Punters were falling over themselves to check out of as it declared it had suffered a slowdown in June and July. Shares in the mid cap-listed comparison website slumped more than 14 per cent, even though City analysts downplayed the event. The group with the "You're so MoneySupermarket" catchphrase has been a strong performer over the year, having risen over 40 per cent ahead of yesterday. But the first-half results saw shares collapse 31.2p to 181p. Analysts at Investec said that although the first-half figures "are fine and marginally above our forecast" the "full-year outlook comment looks an issue" — rather an understatement considering the share price response.
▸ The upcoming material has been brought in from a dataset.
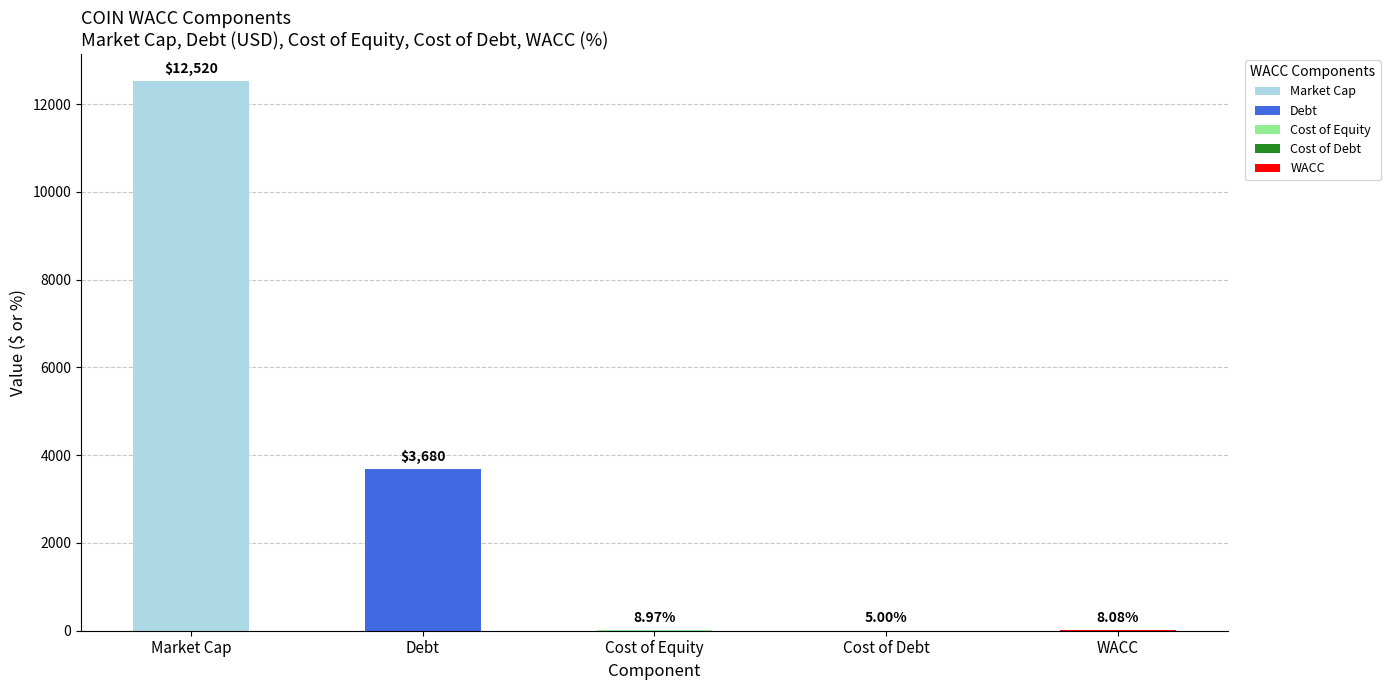

Which has a higher value, Debt or Cost of Equity?

Debt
Roddy Davidson, an analyst at Westhouse, said he "would have liked a more definitive statement on success in tackling the problems caused by Google's recent algorithm changes". Another cause for concern was the departure of its finance boss Paul Doughty. But David Reynolds at Jefferies said: "Doughty has served MoneySupermarket well, but it seems like an opportune time to introduce new senior management talent to the group."

Third-quarter numbers from Greencore showed the sandwich, cake and ready meal-maker had been hit by the poor weather earlier this year and the horsemeat scandal, as it slimmed down 5p to 147p.

AIM-listed drug discovery group Summit Corporation got a £2.4m funding boost from David Cameron's UK Biomedical Catalyst fund and it advanced 0.375p to 5p.

Asthma drug specialist Skyepharma got approval in Japan for its flutiform drug for bronchial asthma and it was 8.5p healthier at 74.5p.

Punters made a bet on gambling by smartphone specialist 24/7 Gaming Group yesterday when it listed on Aim. The shares fluttered up 9p to 54p.

Bargain Booze owner Conviviality Retail began trading yesterday and trickled up 30p to 130p.